> **TRY IT**:
Report how many lines of the following entries include the string "tail"; respond with the number alone.

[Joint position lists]
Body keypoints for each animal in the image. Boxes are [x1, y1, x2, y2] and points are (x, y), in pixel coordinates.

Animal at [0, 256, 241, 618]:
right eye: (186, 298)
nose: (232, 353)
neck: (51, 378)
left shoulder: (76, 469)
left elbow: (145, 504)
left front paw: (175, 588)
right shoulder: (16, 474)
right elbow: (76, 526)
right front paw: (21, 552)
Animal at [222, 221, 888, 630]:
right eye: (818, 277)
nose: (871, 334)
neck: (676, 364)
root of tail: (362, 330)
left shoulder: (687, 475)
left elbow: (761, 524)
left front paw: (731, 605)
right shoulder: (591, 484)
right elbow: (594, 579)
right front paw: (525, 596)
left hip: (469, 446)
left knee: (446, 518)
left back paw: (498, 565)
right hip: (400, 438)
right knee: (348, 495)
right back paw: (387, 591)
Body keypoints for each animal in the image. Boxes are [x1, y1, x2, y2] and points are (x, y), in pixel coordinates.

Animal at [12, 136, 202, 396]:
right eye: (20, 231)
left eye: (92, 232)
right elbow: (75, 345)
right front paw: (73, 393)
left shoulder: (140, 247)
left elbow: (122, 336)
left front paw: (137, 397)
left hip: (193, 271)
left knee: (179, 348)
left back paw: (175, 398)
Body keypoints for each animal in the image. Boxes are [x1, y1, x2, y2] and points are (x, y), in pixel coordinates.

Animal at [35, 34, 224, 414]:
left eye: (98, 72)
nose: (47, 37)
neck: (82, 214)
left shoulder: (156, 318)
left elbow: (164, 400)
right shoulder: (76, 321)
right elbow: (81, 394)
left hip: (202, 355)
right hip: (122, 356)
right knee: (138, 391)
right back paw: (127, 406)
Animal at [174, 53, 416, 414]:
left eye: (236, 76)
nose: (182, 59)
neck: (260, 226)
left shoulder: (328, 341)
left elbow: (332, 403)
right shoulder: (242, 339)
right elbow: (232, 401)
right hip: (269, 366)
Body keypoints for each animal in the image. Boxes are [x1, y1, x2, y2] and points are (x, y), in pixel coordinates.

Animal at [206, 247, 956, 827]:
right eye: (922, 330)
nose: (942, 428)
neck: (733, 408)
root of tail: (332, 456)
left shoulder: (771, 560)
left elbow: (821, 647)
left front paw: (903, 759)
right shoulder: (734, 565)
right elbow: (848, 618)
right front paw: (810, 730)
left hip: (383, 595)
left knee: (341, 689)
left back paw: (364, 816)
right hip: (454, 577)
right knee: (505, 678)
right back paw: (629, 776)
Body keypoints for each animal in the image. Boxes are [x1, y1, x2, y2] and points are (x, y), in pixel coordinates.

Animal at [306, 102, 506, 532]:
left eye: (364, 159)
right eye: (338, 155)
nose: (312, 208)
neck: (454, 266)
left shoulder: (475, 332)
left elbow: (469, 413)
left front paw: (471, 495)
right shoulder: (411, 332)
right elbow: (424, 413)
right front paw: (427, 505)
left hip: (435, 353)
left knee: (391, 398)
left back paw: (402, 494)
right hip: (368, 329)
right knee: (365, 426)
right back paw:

==

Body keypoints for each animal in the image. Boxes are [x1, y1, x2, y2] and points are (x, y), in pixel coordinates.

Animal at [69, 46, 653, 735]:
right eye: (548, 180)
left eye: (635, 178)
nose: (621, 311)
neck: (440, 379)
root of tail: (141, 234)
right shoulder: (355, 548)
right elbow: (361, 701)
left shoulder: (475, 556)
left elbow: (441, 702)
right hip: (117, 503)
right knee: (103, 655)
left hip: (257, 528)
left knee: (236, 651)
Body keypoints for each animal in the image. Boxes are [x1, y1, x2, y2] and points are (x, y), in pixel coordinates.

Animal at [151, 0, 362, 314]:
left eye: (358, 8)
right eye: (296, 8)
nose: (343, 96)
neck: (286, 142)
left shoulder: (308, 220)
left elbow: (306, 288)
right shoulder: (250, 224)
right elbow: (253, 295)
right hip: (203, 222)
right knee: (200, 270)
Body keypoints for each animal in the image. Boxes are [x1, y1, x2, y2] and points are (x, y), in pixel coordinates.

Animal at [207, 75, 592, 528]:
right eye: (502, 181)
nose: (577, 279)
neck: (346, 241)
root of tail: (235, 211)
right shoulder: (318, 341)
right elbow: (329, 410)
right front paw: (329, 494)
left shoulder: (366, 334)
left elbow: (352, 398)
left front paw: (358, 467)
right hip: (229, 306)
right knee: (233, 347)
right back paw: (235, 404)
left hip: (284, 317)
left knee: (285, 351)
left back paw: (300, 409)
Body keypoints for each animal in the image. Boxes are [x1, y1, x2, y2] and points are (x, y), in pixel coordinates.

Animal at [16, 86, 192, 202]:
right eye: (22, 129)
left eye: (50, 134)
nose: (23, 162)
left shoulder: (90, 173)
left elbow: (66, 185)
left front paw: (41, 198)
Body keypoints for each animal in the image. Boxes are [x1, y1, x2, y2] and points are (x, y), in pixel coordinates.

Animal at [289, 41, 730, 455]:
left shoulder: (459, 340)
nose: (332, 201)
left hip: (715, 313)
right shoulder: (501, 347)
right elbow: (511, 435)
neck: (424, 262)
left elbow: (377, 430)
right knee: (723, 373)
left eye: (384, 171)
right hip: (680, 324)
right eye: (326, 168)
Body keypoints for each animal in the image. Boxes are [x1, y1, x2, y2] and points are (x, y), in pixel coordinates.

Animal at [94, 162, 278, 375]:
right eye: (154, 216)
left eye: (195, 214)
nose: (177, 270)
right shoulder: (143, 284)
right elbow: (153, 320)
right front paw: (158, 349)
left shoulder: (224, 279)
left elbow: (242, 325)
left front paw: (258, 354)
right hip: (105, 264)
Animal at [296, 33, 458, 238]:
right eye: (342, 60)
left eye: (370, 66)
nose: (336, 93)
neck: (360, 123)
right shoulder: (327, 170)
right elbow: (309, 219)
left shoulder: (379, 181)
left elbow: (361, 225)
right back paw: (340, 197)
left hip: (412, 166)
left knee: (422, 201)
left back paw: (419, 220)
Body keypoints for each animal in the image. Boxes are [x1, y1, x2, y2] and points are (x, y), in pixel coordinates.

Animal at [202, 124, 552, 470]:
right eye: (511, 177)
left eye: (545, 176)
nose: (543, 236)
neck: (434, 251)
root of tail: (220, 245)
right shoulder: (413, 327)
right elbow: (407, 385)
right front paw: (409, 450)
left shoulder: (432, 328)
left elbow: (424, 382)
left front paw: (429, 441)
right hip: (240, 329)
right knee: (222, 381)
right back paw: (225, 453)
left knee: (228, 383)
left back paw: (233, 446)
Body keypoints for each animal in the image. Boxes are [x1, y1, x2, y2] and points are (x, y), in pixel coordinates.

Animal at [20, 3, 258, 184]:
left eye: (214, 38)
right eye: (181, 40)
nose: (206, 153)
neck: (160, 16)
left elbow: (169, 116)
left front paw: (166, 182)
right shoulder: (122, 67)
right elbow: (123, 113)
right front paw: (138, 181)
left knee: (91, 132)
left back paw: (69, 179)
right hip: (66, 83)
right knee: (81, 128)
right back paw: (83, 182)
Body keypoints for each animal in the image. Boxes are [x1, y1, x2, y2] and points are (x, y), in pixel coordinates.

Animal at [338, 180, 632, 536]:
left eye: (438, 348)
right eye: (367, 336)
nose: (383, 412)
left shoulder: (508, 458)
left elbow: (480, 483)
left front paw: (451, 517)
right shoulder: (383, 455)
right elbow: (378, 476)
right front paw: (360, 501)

* * *

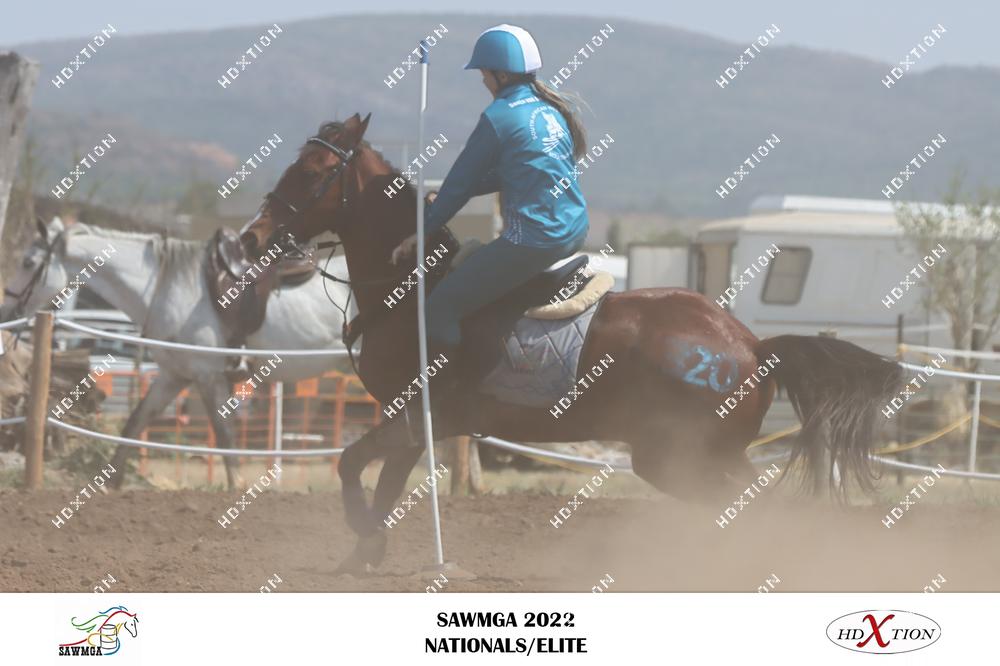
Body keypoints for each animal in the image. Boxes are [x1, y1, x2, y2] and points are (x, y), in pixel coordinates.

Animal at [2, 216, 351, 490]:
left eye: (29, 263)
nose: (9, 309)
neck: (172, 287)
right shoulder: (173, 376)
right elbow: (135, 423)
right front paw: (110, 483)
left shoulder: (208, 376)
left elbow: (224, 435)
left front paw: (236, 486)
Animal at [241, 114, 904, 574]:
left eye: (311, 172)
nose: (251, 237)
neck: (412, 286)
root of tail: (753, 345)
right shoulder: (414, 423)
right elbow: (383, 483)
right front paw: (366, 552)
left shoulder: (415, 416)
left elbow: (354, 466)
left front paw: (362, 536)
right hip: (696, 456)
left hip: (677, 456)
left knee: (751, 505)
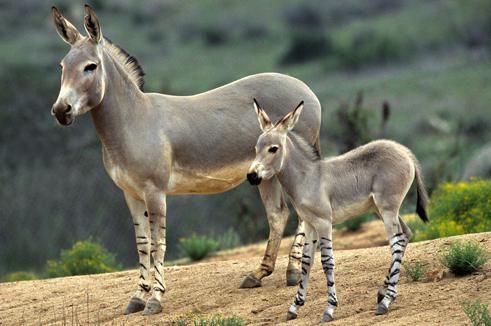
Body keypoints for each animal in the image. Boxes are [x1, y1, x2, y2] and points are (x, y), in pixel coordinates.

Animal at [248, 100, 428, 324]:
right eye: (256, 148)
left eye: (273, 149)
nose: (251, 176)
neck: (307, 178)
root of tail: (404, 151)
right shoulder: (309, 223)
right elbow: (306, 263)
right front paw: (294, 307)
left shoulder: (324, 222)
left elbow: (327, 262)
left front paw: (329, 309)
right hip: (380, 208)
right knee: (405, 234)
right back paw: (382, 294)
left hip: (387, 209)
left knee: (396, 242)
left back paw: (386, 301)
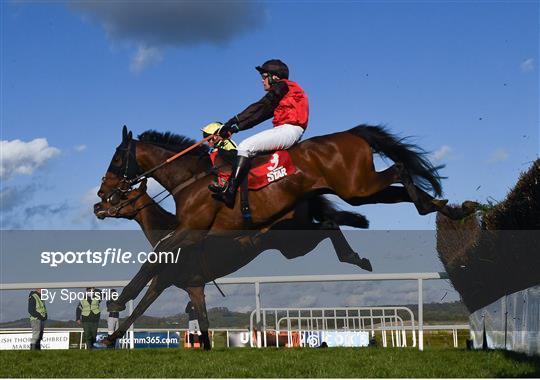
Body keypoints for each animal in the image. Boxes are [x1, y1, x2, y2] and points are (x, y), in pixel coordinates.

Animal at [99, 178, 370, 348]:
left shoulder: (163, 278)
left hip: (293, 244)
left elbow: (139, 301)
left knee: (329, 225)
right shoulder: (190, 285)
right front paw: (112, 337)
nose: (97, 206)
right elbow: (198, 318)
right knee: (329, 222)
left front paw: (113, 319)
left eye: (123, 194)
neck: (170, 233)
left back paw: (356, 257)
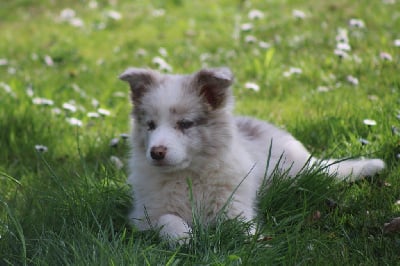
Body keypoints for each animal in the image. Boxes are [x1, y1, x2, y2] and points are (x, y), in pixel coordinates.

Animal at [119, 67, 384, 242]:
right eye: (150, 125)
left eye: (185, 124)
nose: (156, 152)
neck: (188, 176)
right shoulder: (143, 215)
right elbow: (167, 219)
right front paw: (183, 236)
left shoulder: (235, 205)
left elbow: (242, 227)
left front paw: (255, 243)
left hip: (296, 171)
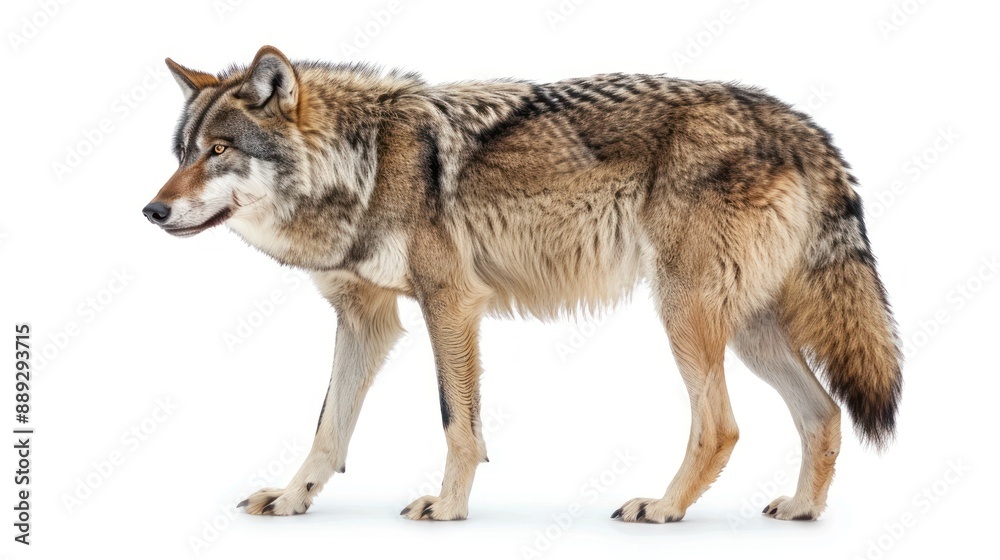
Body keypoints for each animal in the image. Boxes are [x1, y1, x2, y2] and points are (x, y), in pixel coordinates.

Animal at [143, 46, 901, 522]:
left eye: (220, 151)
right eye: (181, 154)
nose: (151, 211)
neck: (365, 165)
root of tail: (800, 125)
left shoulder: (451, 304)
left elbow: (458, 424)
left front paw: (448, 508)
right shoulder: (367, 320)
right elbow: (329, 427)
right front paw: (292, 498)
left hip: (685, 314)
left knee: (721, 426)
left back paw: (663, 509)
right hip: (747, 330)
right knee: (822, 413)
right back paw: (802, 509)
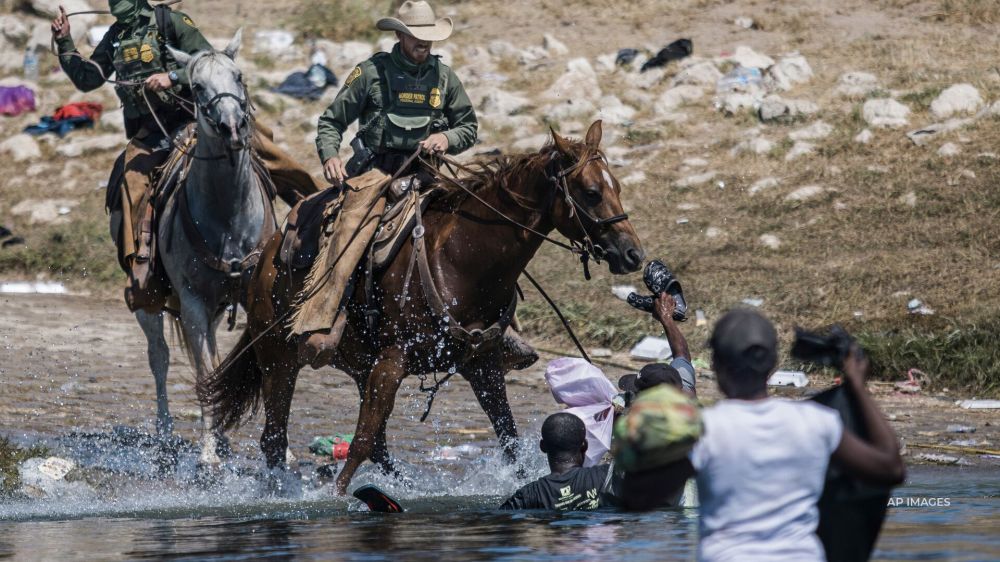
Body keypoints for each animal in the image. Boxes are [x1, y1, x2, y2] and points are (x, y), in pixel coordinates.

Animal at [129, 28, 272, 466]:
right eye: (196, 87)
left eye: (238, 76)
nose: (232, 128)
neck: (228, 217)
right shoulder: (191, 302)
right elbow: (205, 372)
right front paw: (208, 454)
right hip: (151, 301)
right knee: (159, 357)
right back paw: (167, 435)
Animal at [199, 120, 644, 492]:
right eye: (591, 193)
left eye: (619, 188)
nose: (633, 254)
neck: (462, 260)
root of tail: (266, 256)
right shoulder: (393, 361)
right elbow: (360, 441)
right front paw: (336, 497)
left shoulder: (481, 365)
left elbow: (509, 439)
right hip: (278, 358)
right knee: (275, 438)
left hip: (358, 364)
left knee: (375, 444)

> **TASK ANSWER**:
9